Si vous ajoutez à ça la correction des devoirs ce week-end qui ne m'a pas donné, c'est le moins qu'on puisse dire, entière satisfaction, vous comprenez aisément ma mauvaise humeur de ce début de semaine.

dimanche 30 novembre 2008

Un fait rare.

Avant de commencer ce billet, une petite pensée: c'est le centième de ce blog lancé à la mi-août, que j'essaie de remplir quotidiennement et qui est, d'après les réactions qui me reviennent, beaucoup consulté. Le fait rare qu'annonce ce centième titre, c'est le rendez-vous avec des parents. Depuis quatorze ans au lycée Henri-Martin à Saint-Quentin, ça ne m'arrive quasiment jamais, et quand cela se fait, ce n'est pas plus d'une fois par an.

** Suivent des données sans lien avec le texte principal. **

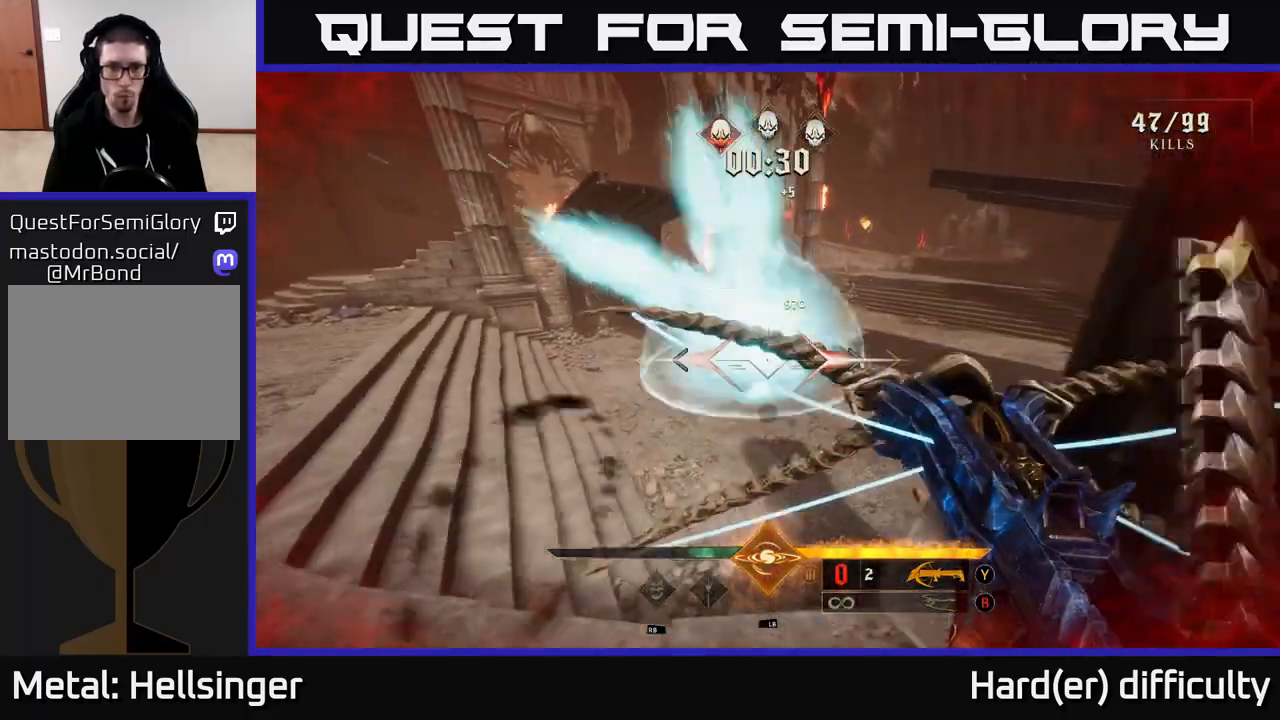
{"buttons": [], "left_stick": "down-left", "right_stick": "left", "events": [[50, "left_stick", "center"], [183, "right_stick", "left"], [250, "left_stick", "right"], [367, "left_stick", "down"], [450, "left_stick", "down-left"]]}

Pourquoi? D'abord parce qu'il y a la traditionnelle rencontre parents-professeurs en début janvier, qu'attendent les familles pour faire part de leurs doléances. Ensuite parce que les parents, contrairement à ce qu'on croit, ne se mêlent guère du contenu et du déroulement des cours. S'ils ressentent parfois le besoin d'intervenir, c'est moins pour un problème pédagogique que scolaire, matériel, administratif, et c'est la direction qui est interpellée. Même si une difficulté s'installait entre un élève et un prof, si un grief était à adresser à un enseignant, la plainte irait le plus souvent devant le proviseur, considéré comme le patron. C'est la vieille histoire qu'il vaut mieux aller voir le bon Dieu que ses saints.

Mais surtout, en Terminale, les élèves qui ont 17 ou 18 ans sont autonomes. Les parents se sentent moins le droit et le devoir d'intervenir, à la différence du collège. Le corps enseignant, contrairement là encore à ce qu'on croit trop souvent, est respecté, sa légitimé à régler les problèmes quand il y en a est reconnue, on lui fait confiance sans chercher à en savoir plus. D'autant que les parents en savent assez, sont correctement informés (de plus en plus et de mieux en mieux) par l'établissement.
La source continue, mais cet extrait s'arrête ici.